REQUIRED TASKS:
• 1. Copy everything from "Can anyone explain" down to "much appreciated indeed!" in the thread on using apply with dask, word for word.
• 2. In the thread on using apply with dask, what is the value of i when the column values are finally calculated at compute time?
*** Opening PASSAGE SHOWN ***
Using DataFrame apply in a loop

Hello there,
I am quite new to dask and have a question on using apply on a dask dataframe. I found the following code does not give the expected result:

import pandas as pd
import dask.dataframe as dd

numbers = range(0,4)
ddf = dd.from_pandas(pd.DataFrame({'x': [0,1,2,3]}), npartitions=1)
for i in numbers:
    ddf[str(i)] = ddf.x.apply(lambda x: x if x == i else 99, meta=(str(i), 'int64'))

This gives as answer on compute() this:

	x	0	1	2	3
0	0	99	99	99	99
1	1	99	99	99	99
2	2	99	99	99	99
3	3	3	3	3	3

However, if I do this outside of a loop, like so:

ddf[str(0)] = ddf.x.apply(lambda x: x if x == numbers[0] else 99, meta=(str(0), 'int64'))
ddf[str(1)] = ddf.x.apply(lambda x: x if x == numbers[1] else 99, meta=(str(1), 'int64'))
ddf[str(2)] = ddf.x.apply(lambda x: x if x == numbers[2] else 99, meta=(str(2), 'int64'))
ddf[str(3)] = ddf.x.apply(lambda x: x if x == numbers[3] else 99, meta=(str(3), 'int64'))

This gives the answer I would expect when doing ddf.compute():

x	0	1	2	3
0	0	0	99	99	99
1	1	99	1	99	99
2	2	99	99	2	99
3	3	99	99	99	3

Interestingly, if I do the same using a pure pandas dataframe, I do not have this issues:

pdf = pd.DataFrame({'x': [0,1,2,3]})
for i in range(0,4):
    pdf[str(i)] = pdf.x.apply(lambda x: x if x == i else 99)

gives the expected result and pdf at the end is

x	0	1	2	3
0	0	0	99	99	99
1	1	99	1	99	99
2	2	99	99	2	99
3	3	99	99	99	3

Can anyone explain to me what is going on here? To be clear, this example is a minimal example I made, the actual situation in my code is more complex so I can not avoid using apply and simply use column assignment.
I feel that I am missing something fundamental here about how dask does lazy evaluations or something similar. Any help/explanations would be very much appreciated indeed!

2 Likes

@Ole Welcome to Discourse!

This is to be expected. Dask is computed lazily – it only creates the “task graph” or the logic of your computation during the for-loop. When the column values are calculated (at the very end after the for loop, when you call compute), the value of i is 3, and this value is used to calculate each column. That’s why all the columns 0 to 3 look alike.

However, it does evaluate the metadata, like the new column names immediately if possible. Hence, we have the correct column names.

Does this make sense?

This is a known limitation of parallel and distributed computation, and the best practice is to avoid global state.

However, if I do this outside of a loop

In this example, you’re using integers instead of a variable like i – that’s why you get correct results.

You can maybe use something like client.submit instead:

import dask.dataframe as dd
import pandas as pd
from dask.distributed import Client

client = Client()

numbers = range(0, 4)

ddf = dd.from_pandas(pd.DataFrame({"x": [0, 1, 2, 3]}), npartitions=1)


def func(i, s):
    return s.apply(lambda a: a if a == i else 99, meta=(str(i), "int64"))


for i in numbers:
    result = client.submit(func, i, ddf.x)
    ddf[str(i)] = result.result()

ddf.compute()
1 Like

Thank you so much @pavithraes! I was guessing it was something to do with the lazy evaluation but did not quite grasp the role use of variable played here. I will try and use submit as you suggest.

1 Like
*** Closing PASSAGE SHOWN ***
*** Opening DATA LISTING ***
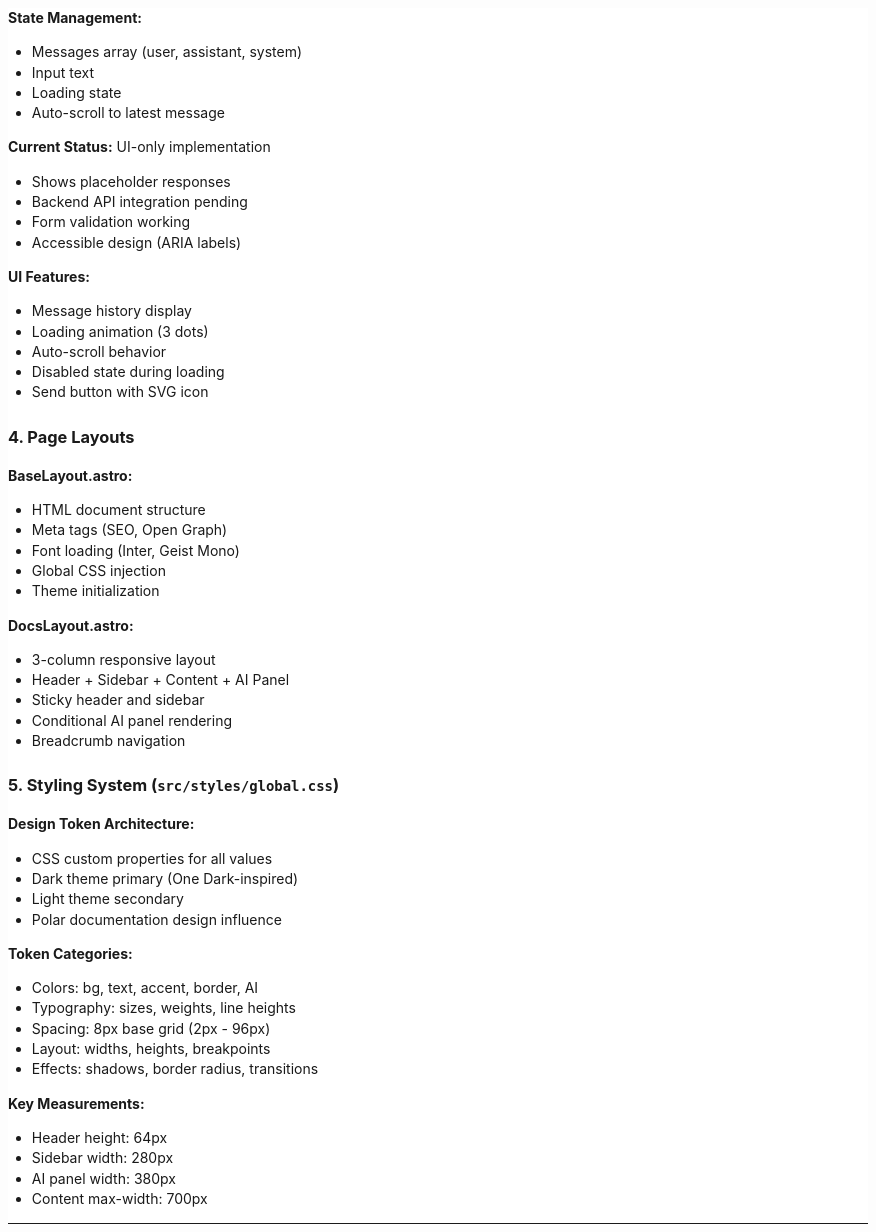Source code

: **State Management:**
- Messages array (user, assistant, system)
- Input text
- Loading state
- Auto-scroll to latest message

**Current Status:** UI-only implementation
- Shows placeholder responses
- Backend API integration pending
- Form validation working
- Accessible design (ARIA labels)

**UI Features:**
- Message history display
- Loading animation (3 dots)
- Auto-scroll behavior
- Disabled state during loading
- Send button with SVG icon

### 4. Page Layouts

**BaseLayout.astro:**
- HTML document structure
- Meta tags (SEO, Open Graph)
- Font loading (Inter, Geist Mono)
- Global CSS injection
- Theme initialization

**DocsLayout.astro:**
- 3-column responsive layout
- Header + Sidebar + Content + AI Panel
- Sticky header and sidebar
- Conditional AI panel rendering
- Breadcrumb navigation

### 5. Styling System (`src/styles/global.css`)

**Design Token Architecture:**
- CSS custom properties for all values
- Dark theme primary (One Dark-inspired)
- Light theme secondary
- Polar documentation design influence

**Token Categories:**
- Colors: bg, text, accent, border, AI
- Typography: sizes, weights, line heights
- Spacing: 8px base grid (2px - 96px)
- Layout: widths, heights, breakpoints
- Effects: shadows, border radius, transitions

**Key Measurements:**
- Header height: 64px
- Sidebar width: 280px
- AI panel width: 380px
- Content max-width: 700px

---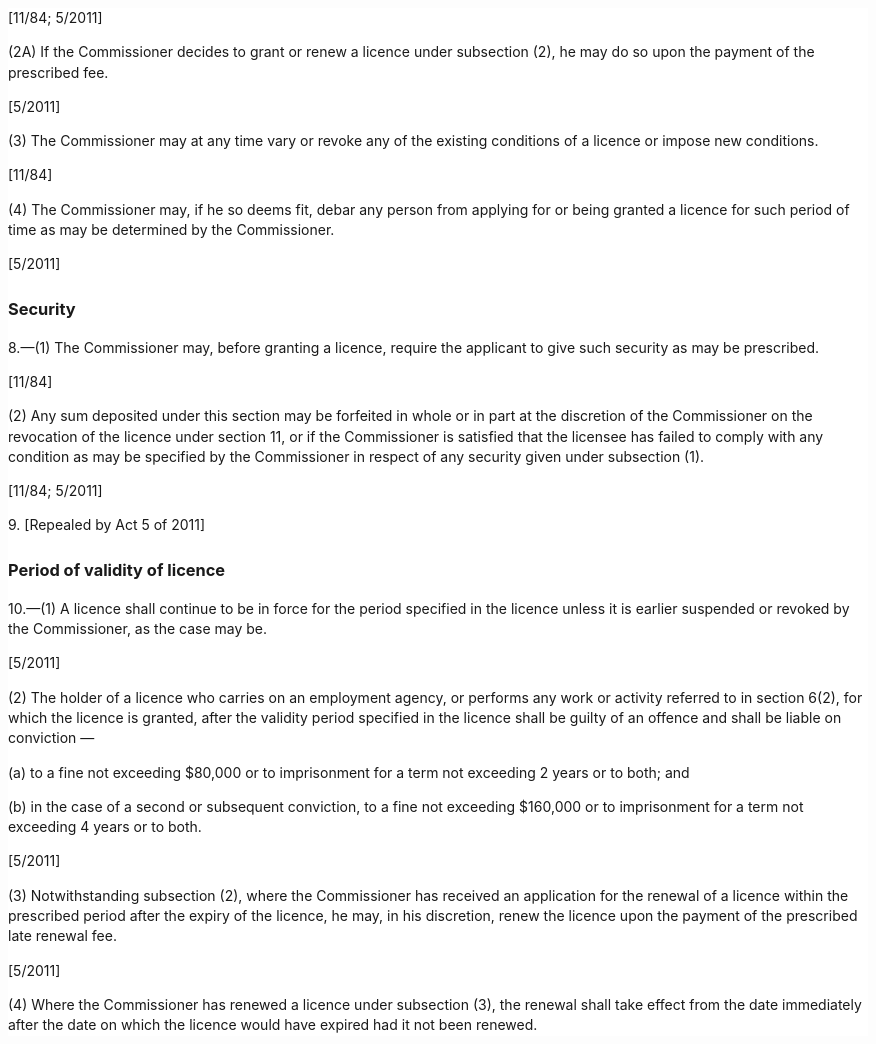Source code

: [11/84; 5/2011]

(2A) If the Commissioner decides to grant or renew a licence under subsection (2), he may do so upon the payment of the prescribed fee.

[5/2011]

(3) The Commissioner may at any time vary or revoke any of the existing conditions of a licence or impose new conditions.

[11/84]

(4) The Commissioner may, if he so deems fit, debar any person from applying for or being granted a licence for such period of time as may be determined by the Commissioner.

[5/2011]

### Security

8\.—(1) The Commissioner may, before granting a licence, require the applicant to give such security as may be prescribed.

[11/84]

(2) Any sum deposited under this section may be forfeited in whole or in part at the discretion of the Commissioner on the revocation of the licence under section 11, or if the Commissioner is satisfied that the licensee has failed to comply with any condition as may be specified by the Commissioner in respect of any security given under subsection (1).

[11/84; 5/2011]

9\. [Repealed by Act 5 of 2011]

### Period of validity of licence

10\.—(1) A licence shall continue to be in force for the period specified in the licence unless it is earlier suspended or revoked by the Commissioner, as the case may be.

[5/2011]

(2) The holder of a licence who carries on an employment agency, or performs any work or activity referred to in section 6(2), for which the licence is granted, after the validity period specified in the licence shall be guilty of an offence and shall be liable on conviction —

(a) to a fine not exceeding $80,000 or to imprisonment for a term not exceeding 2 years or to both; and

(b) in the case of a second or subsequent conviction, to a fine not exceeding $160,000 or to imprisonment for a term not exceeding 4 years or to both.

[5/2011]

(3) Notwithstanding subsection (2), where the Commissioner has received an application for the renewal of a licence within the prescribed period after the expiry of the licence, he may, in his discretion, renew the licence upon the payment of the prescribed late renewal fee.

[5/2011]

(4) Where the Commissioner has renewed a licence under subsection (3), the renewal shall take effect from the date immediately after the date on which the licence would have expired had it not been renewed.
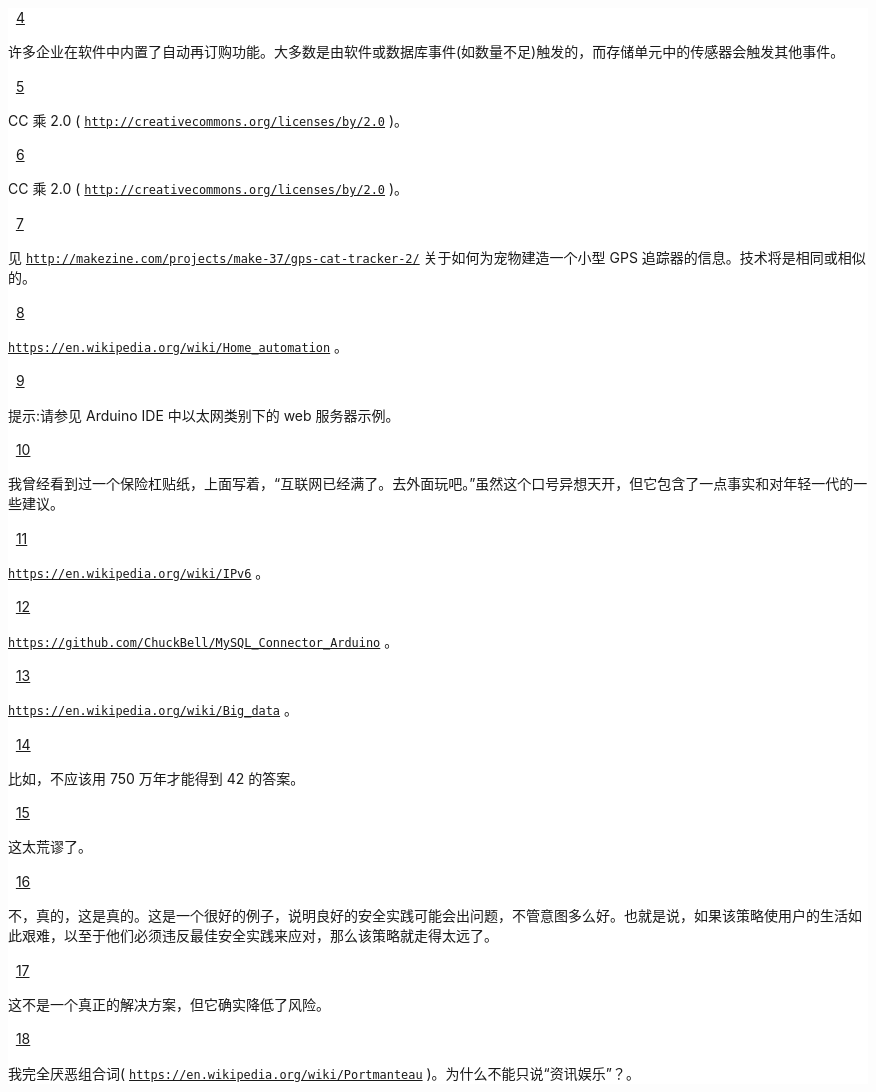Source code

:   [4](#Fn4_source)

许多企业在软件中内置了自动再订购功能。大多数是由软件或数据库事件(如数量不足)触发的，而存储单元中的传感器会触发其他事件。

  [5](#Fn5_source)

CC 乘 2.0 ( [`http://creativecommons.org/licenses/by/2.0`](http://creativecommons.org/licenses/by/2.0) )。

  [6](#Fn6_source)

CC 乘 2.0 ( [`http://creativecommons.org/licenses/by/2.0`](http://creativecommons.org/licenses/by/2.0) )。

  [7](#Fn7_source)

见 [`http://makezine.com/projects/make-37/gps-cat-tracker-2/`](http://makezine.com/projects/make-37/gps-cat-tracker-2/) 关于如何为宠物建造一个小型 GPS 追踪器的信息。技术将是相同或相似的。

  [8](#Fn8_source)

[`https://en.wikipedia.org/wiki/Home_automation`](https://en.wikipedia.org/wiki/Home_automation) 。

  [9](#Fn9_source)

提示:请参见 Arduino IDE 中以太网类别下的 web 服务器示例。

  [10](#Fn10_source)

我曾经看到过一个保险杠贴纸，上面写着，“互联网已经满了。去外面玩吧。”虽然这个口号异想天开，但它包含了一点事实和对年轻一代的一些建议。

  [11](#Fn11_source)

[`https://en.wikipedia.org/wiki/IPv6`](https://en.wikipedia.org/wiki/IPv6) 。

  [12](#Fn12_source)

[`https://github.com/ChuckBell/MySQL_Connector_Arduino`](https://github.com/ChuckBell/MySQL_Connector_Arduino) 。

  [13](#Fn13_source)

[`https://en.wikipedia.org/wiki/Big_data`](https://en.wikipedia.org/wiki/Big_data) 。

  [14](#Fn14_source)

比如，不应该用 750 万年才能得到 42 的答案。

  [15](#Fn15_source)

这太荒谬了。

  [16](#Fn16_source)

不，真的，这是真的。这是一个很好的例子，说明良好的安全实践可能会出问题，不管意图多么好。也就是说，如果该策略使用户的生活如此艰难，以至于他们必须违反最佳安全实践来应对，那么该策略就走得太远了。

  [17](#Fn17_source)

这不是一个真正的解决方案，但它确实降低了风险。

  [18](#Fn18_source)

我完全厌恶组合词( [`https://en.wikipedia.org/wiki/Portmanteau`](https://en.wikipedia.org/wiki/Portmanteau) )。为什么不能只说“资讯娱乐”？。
*** Closing DATA LISTING ***
ANSWERS TO THE EXERCISE:
• 1.
Can anyone explain to me what is going on here? To be clear, this example is a minimal example I made, the actual situation in my code is more complex so I can not avoid using apply and simply use column assignment.
I feel that I am missing something fundamental here about how dask does lazy evaluations or something similar. Any help/explanations would be very much appreciated indeed!

• 2. The value of i is 3.